* WORK ORDER: Can you copy out the data word for word, from its very start down through the line containing "national de radiodiffusion", without any of the pictures?
** Opening RECORD EXCERPTS block **
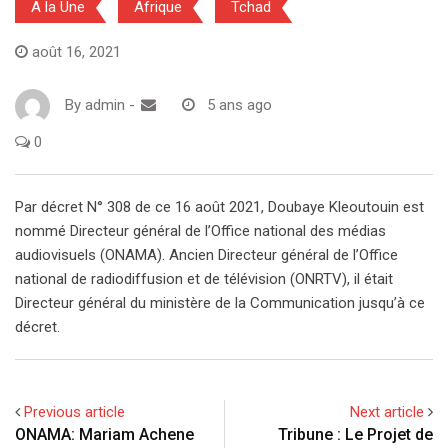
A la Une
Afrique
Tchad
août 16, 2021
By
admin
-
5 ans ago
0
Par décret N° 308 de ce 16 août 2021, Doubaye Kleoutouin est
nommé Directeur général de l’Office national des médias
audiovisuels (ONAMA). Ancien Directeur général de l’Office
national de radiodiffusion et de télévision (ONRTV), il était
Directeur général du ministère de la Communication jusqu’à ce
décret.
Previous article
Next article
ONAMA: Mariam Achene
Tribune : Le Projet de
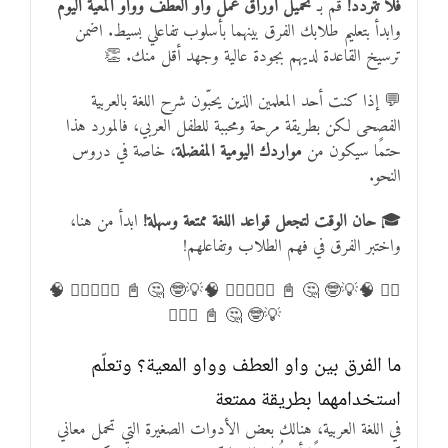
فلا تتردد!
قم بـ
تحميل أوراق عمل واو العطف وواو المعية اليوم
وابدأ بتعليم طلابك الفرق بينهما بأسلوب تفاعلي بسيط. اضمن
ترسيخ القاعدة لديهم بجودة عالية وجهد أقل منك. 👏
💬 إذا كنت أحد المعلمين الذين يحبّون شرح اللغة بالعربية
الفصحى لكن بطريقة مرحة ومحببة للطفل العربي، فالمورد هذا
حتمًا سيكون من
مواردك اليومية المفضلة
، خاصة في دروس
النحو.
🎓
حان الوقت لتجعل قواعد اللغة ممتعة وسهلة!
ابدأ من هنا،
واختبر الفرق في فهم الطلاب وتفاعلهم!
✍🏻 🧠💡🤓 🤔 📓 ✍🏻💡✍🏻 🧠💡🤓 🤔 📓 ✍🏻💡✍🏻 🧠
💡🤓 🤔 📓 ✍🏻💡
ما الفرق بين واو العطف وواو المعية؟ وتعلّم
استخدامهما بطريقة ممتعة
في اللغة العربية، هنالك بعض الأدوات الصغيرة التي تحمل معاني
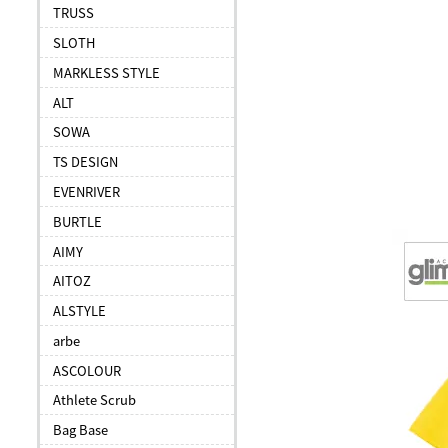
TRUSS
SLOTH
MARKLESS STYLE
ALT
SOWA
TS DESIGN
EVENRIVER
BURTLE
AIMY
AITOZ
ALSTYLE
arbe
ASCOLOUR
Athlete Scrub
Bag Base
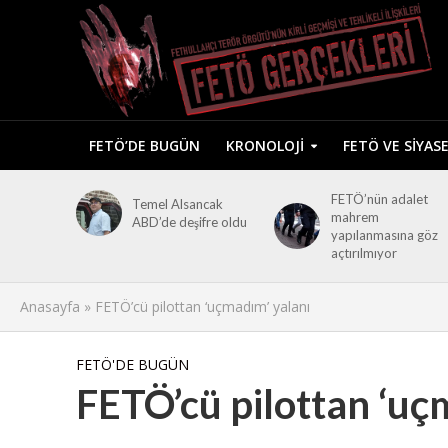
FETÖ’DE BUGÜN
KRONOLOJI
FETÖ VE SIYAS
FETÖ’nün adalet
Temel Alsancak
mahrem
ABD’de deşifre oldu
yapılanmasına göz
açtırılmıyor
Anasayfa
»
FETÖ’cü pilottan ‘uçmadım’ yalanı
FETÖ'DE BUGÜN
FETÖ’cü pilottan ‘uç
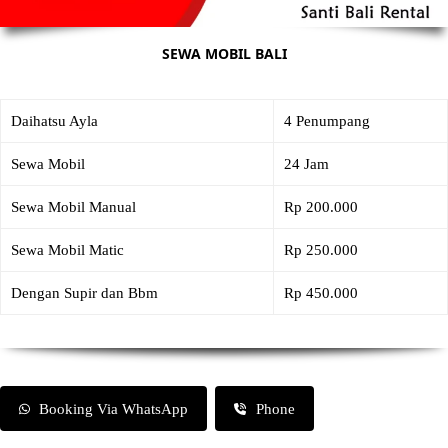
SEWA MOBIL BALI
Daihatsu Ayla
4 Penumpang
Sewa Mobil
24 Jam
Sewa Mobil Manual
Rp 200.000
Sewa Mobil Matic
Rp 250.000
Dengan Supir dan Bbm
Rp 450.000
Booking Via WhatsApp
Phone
** Closing RECORD EXCERPTS block **
* RESPONSE AREA:
A la Une
Afrique
Tchad
août 16, 2021
By
admin
-
5 ans ago
0
Par décret N° 308 de ce 16 août 2021, Doubaye Kleoutouin est
nommé Directeur général de l’Office national des médias
audiovisuels (ONAMA). Ancien Directeur général de l’Office
national de radiodiffusion et de télévision (ONRTV), il était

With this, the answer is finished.